The stealth footage is featured in a new video, titled "Hidden Cameras on the Arizona Border 2: Drugs, Guns, and 850 Illegal Aliens," that the Center for Immigration Studies released Thursday.
Southern Arizona "has become almost a playground for smugglers," said Janice Kephart, the center's national security policy director. "Federal lands should be the starting point -- not the last point -- for border security."
The video, which runs nearly 10 minutes, features dramatic footage of lines of individuals moving resolutely northward in such areas as the Coronado National Forest and the Casa Grande Sector, just miles north of the Arizona-Mexico border.
Collected from hidden cameras in February and March, the footage -- edited for the shorter feature -- documents at least 850 illegal immigrants and nine drug couriers.
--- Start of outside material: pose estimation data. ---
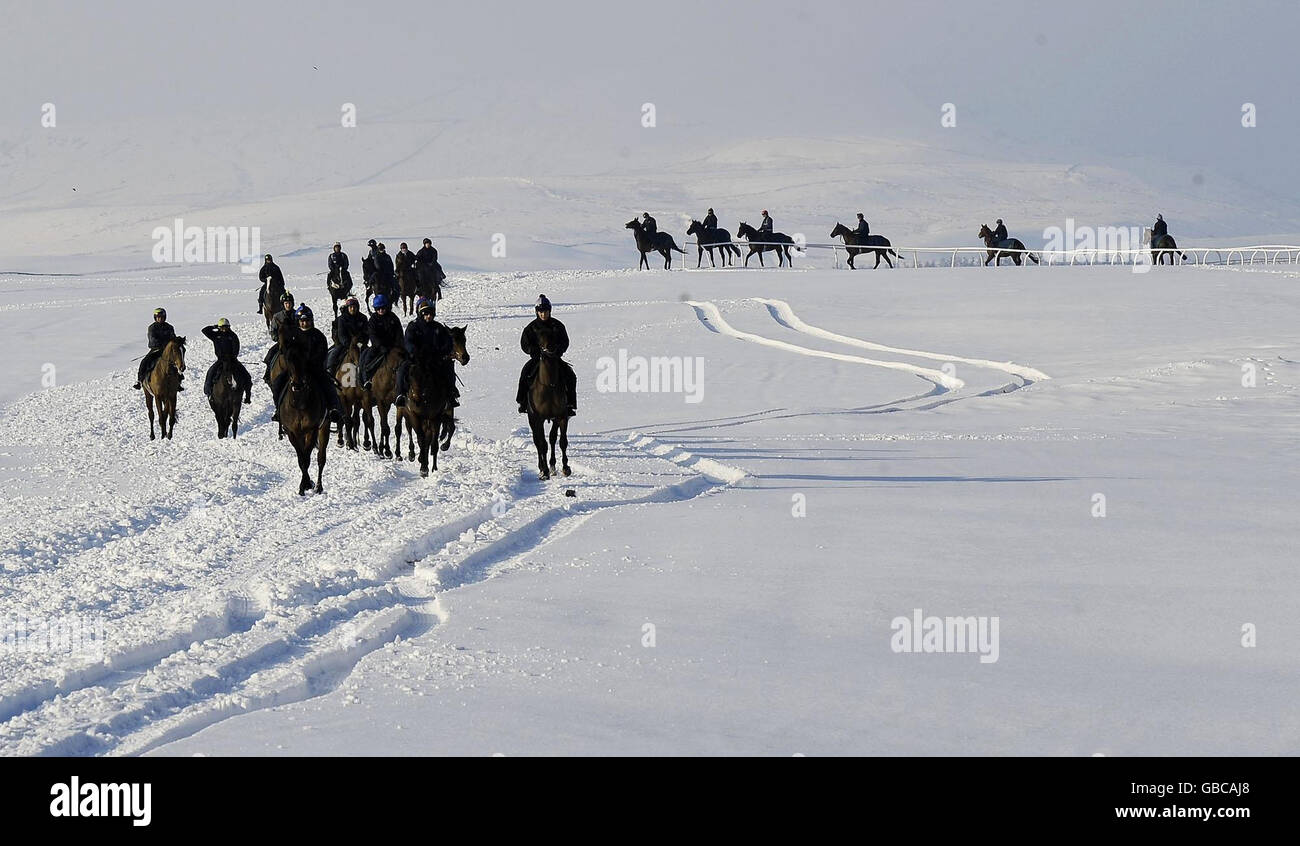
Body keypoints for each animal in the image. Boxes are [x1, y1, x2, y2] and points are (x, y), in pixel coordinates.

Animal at [276, 324, 330, 496]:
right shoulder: (292, 432)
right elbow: (301, 459)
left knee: (321, 458)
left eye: (305, 357)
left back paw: (319, 486)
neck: (299, 403)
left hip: (324, 427)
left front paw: (307, 484)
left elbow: (307, 458)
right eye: (288, 358)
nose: (297, 385)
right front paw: (303, 485)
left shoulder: (311, 430)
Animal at [403, 327, 475, 480]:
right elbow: (422, 439)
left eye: (464, 340)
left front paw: (433, 463)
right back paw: (415, 456)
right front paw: (423, 467)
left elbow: (441, 435)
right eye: (452, 339)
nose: (465, 357)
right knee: (412, 432)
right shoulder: (415, 415)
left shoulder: (439, 414)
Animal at [525, 337, 572, 483]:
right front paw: (544, 472)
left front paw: (565, 468)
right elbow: (542, 444)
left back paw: (552, 467)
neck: (549, 386)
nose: (550, 347)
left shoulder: (561, 416)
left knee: (551, 439)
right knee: (537, 441)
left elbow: (561, 441)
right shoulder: (538, 419)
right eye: (540, 337)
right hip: (532, 419)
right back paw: (542, 468)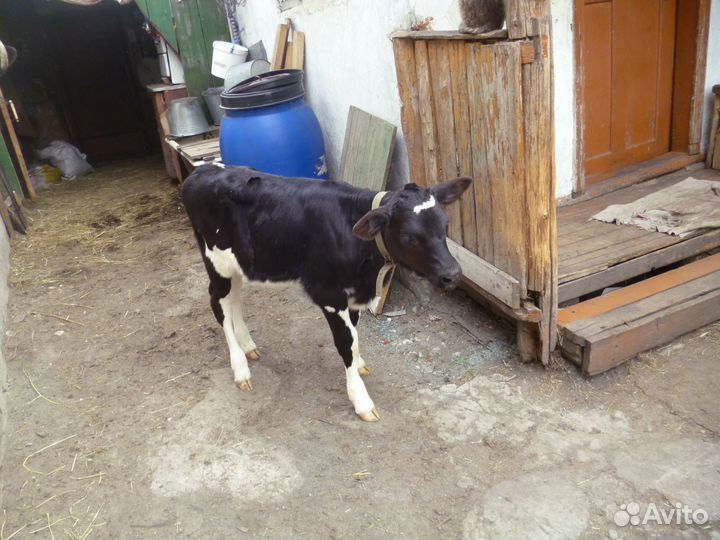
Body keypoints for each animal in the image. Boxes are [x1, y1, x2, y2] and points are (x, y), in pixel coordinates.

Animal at [182, 165, 471, 421]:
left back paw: (248, 345)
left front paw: (360, 363)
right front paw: (361, 400)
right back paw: (240, 368)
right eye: (409, 237)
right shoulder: (330, 295)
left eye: (446, 226)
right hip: (215, 260)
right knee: (218, 304)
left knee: (234, 300)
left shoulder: (353, 294)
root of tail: (201, 171)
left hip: (239, 264)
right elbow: (346, 342)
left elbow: (355, 336)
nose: (453, 274)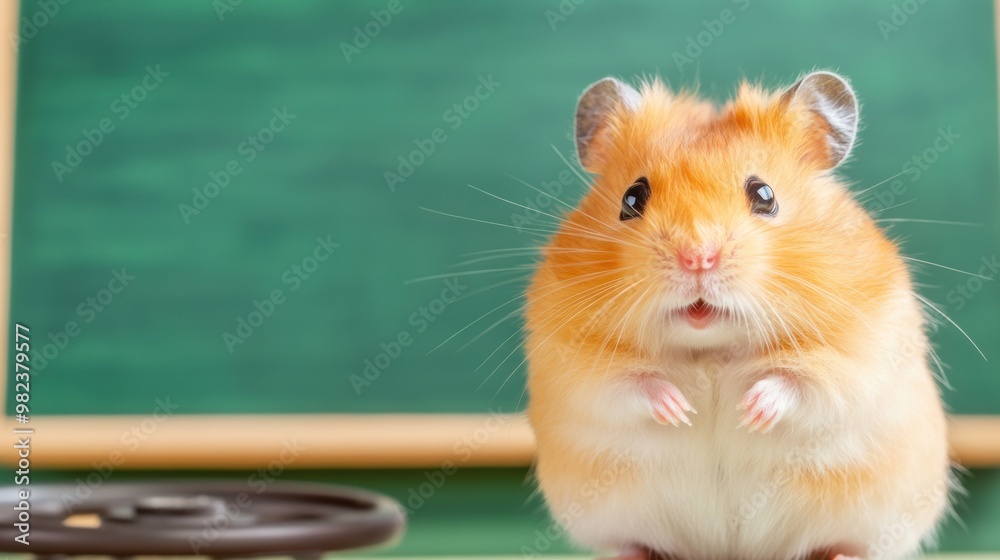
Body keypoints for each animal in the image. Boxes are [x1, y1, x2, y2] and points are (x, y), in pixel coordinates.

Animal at [524, 72, 952, 560]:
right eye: (632, 198)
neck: (712, 348)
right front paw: (679, 409)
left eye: (764, 195)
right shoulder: (569, 359)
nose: (697, 258)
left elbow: (806, 382)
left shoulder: (862, 348)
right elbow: (624, 385)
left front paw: (751, 410)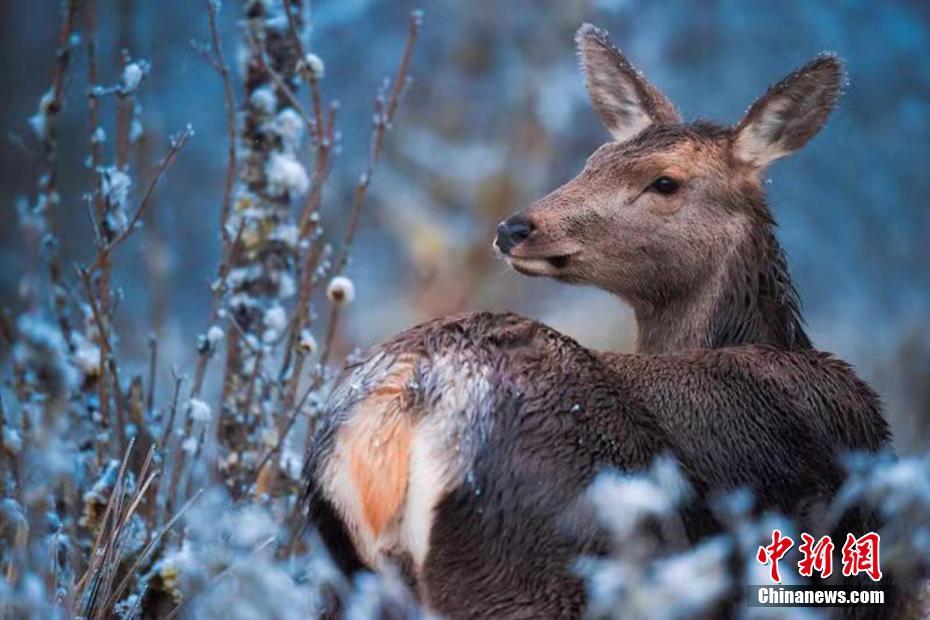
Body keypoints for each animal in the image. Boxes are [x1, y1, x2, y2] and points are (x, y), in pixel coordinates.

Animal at [304, 23, 900, 616]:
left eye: (665, 182)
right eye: (593, 161)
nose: (515, 227)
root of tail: (404, 404)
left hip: (348, 574)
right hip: (532, 556)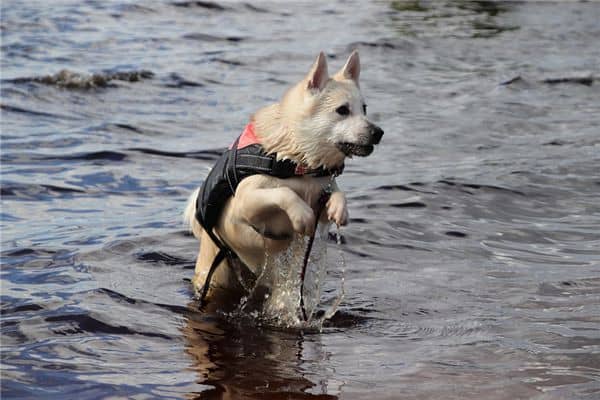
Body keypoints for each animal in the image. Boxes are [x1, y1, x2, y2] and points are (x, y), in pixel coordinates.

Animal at [182, 51, 384, 308]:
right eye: (342, 110)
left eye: (364, 109)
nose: (378, 132)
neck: (297, 161)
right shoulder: (244, 203)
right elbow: (283, 192)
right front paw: (301, 215)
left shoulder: (321, 193)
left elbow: (337, 193)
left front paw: (340, 208)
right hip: (217, 276)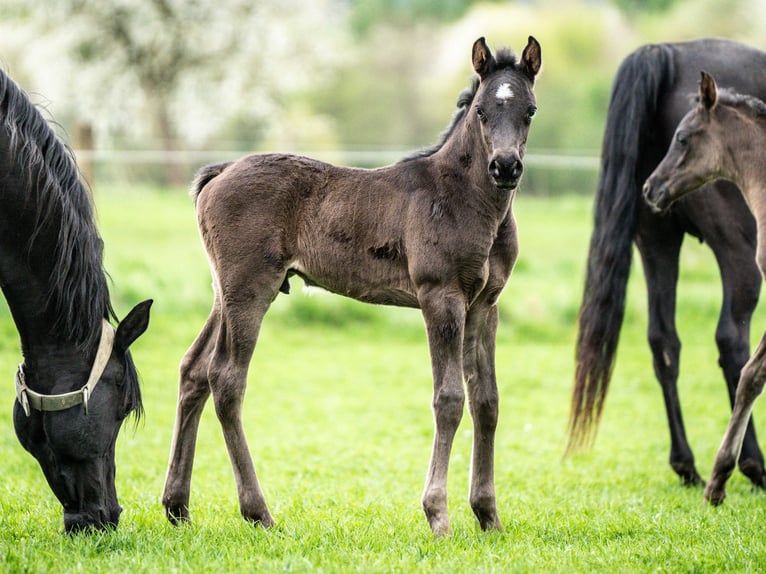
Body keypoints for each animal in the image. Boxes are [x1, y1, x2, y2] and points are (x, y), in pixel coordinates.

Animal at [161, 36, 541, 536]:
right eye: (480, 110)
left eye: (529, 110)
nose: (505, 166)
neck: (467, 199)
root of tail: (219, 172)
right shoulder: (440, 296)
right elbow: (449, 398)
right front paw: (438, 515)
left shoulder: (485, 304)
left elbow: (487, 401)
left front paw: (488, 515)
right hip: (249, 288)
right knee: (225, 378)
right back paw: (258, 511)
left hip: (224, 291)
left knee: (193, 369)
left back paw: (177, 506)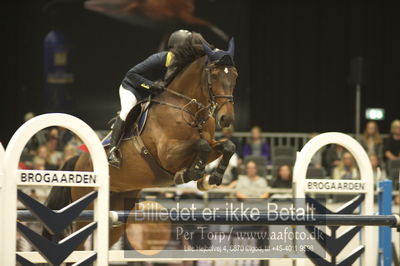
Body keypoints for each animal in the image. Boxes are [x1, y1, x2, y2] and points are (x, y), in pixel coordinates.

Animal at [44, 36, 238, 246]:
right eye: (215, 75)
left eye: (235, 76)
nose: (226, 119)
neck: (188, 109)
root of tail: (78, 160)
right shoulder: (168, 155)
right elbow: (201, 146)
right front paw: (191, 173)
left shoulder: (209, 145)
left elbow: (227, 146)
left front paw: (212, 178)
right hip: (85, 210)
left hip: (119, 208)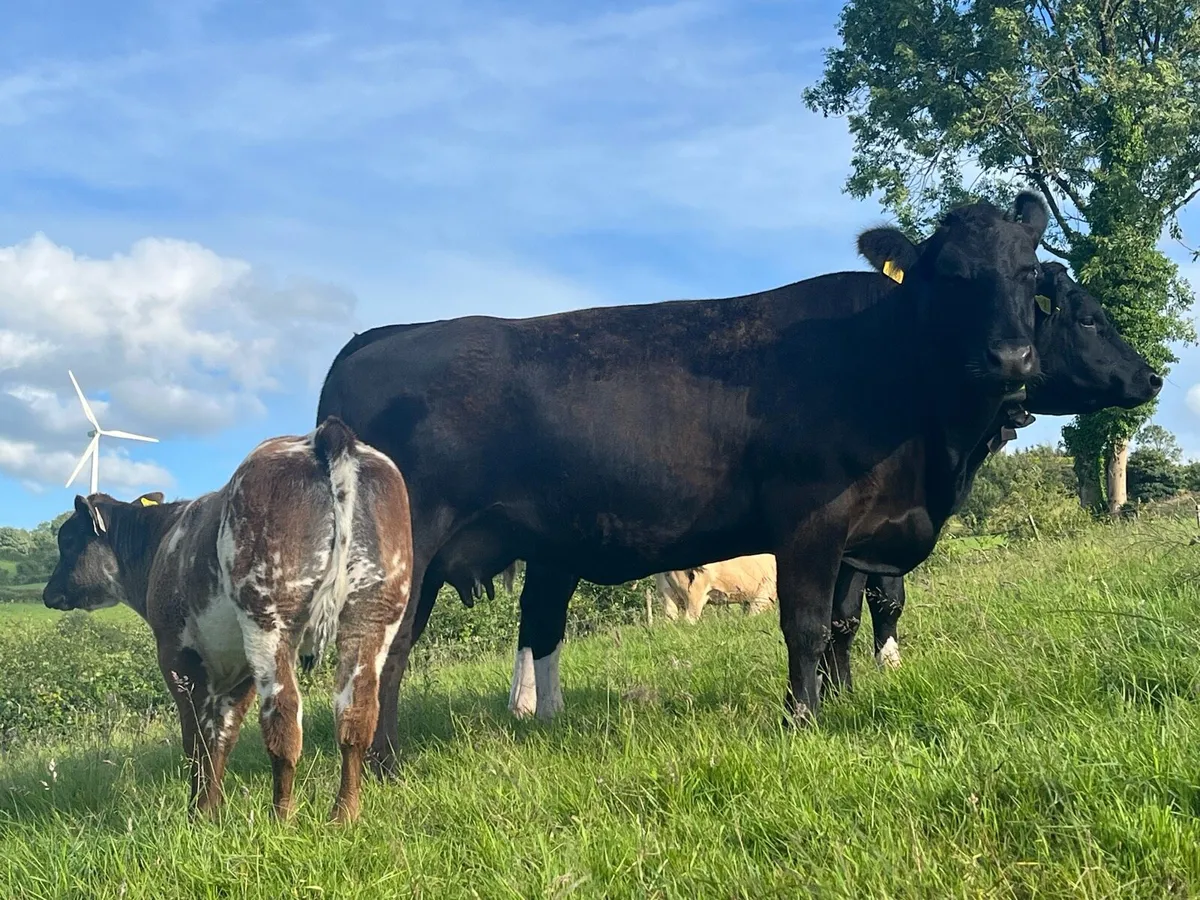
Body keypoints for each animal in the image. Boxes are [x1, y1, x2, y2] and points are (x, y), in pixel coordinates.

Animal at [41, 417, 413, 823]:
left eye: (68, 540)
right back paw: (343, 815)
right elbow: (224, 733)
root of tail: (327, 435)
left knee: (284, 716)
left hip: (269, 612)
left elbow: (197, 737)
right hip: (373, 611)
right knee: (356, 713)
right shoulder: (237, 667)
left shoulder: (178, 651)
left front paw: (198, 813)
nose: (48, 592)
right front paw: (212, 808)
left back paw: (281, 817)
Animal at [316, 192, 1053, 774]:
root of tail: (375, 337)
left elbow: (843, 621)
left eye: (1029, 272)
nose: (1012, 358)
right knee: (387, 648)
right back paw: (381, 767)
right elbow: (807, 625)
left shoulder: (862, 532)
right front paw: (801, 721)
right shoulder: (810, 518)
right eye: (954, 276)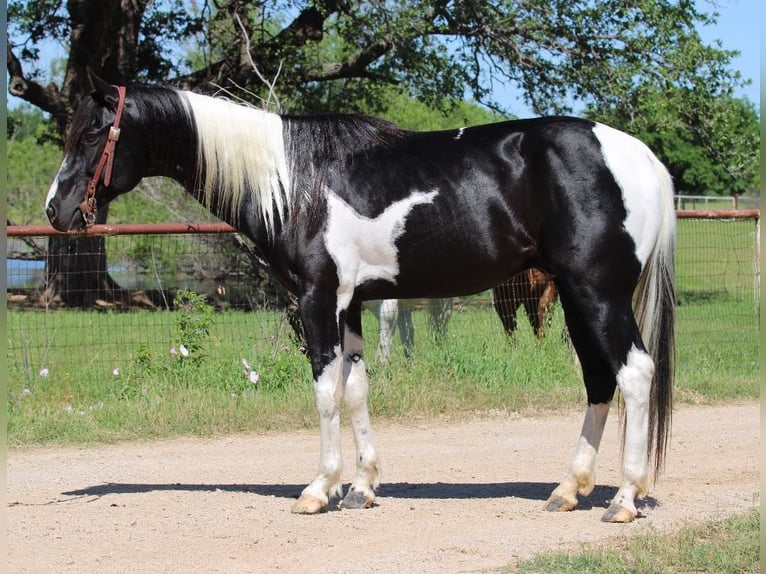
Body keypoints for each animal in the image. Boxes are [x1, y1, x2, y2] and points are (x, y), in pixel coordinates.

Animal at [45, 76, 676, 528]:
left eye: (94, 135)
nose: (57, 210)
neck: (291, 183)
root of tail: (640, 157)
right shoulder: (349, 305)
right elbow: (356, 389)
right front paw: (362, 487)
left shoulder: (318, 300)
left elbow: (325, 392)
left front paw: (318, 489)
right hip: (575, 296)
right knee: (598, 379)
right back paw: (568, 490)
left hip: (597, 293)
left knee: (635, 374)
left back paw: (624, 499)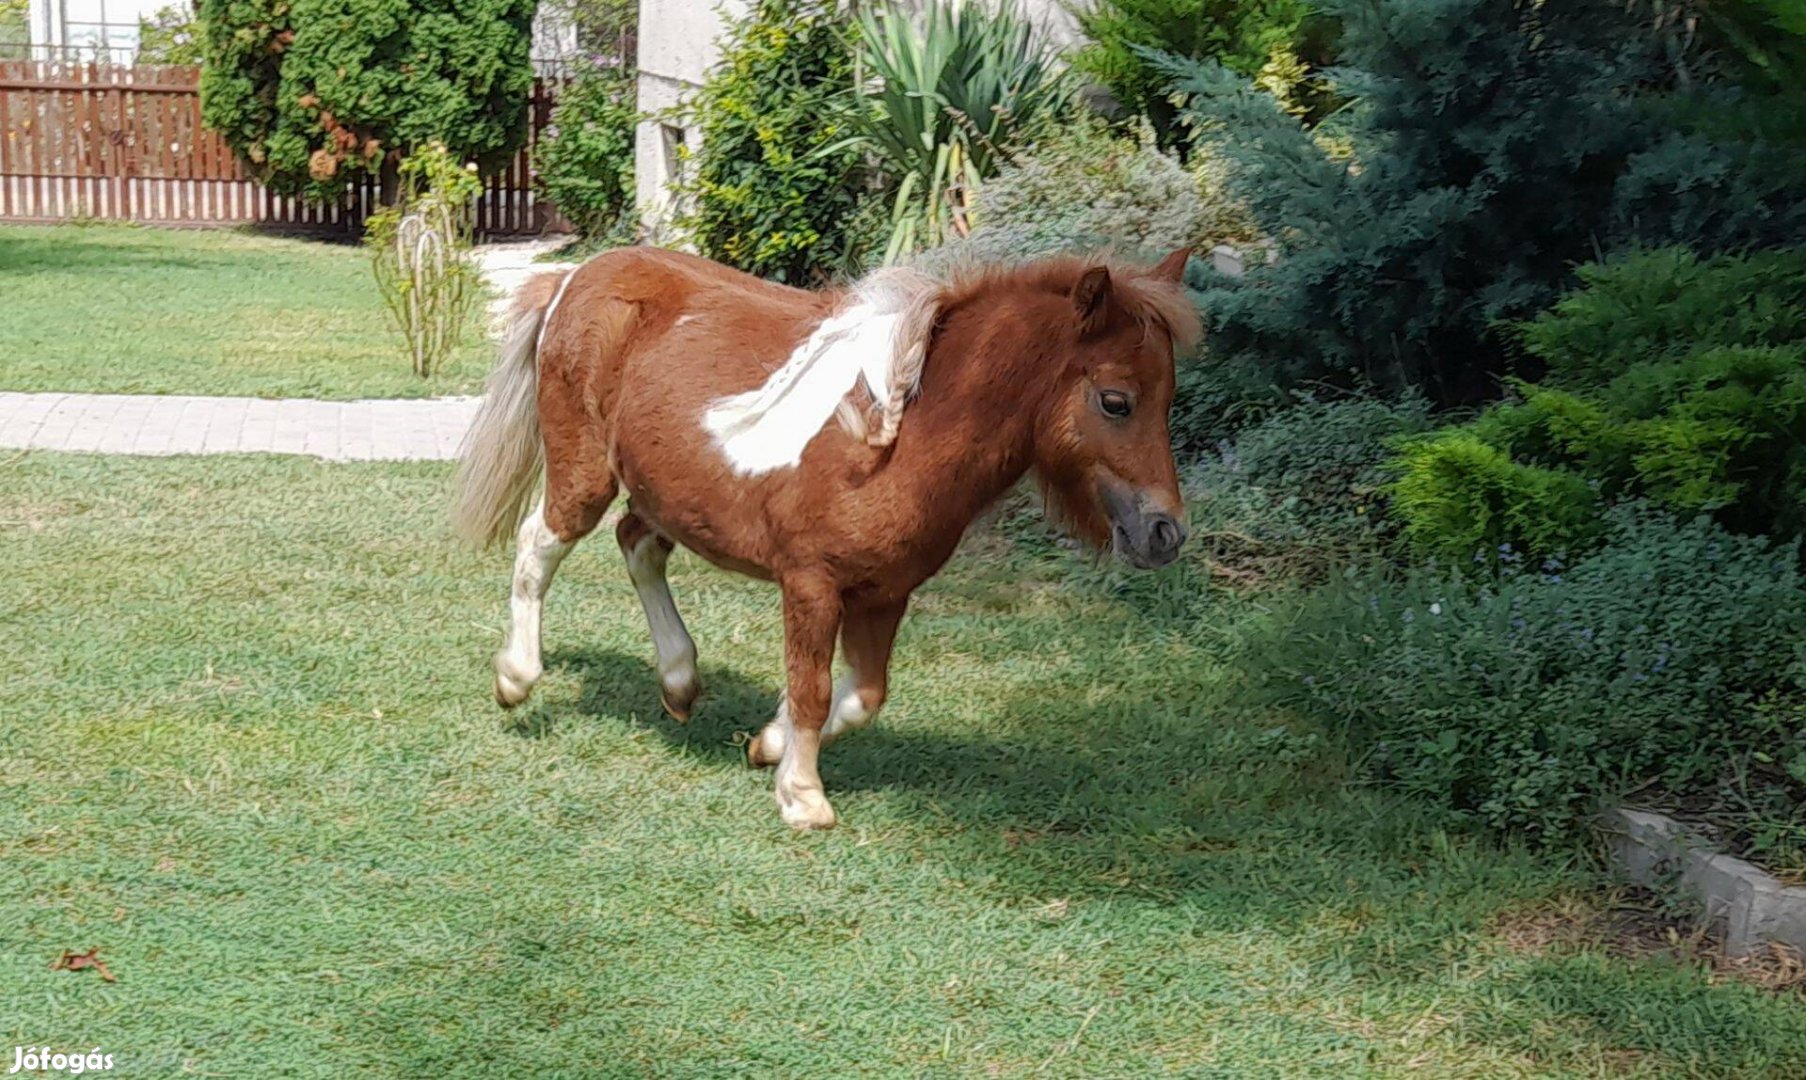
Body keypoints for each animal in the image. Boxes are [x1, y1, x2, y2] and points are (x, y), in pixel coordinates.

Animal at [455, 249, 1199, 834]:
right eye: (1115, 401)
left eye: (1166, 399)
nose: (1165, 533)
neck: (899, 435)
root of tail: (576, 275)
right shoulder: (810, 584)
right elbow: (812, 687)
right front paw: (802, 795)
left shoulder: (886, 594)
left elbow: (864, 694)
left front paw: (768, 744)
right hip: (582, 472)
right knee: (539, 545)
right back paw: (516, 677)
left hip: (660, 494)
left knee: (637, 543)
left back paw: (679, 680)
It also reveals ongoing damage to the protected wilderness areas through trash and other destruction.
Arizona Gov. Jan Brewer has said that U.S. policies have resulted in the state's being ''under attack'' from Mexican drug and immigrant-smuggling cartels. Those at the film's premiere concurred with that assessment.
These people do not come here "to pick tomatoes," said Rep. Rob Bishop, R-Utah, the ranking Republican on the House subcommittee that oversees national parks, forests and public lands. "These are drug smugglers, human traffickers, and terrorists."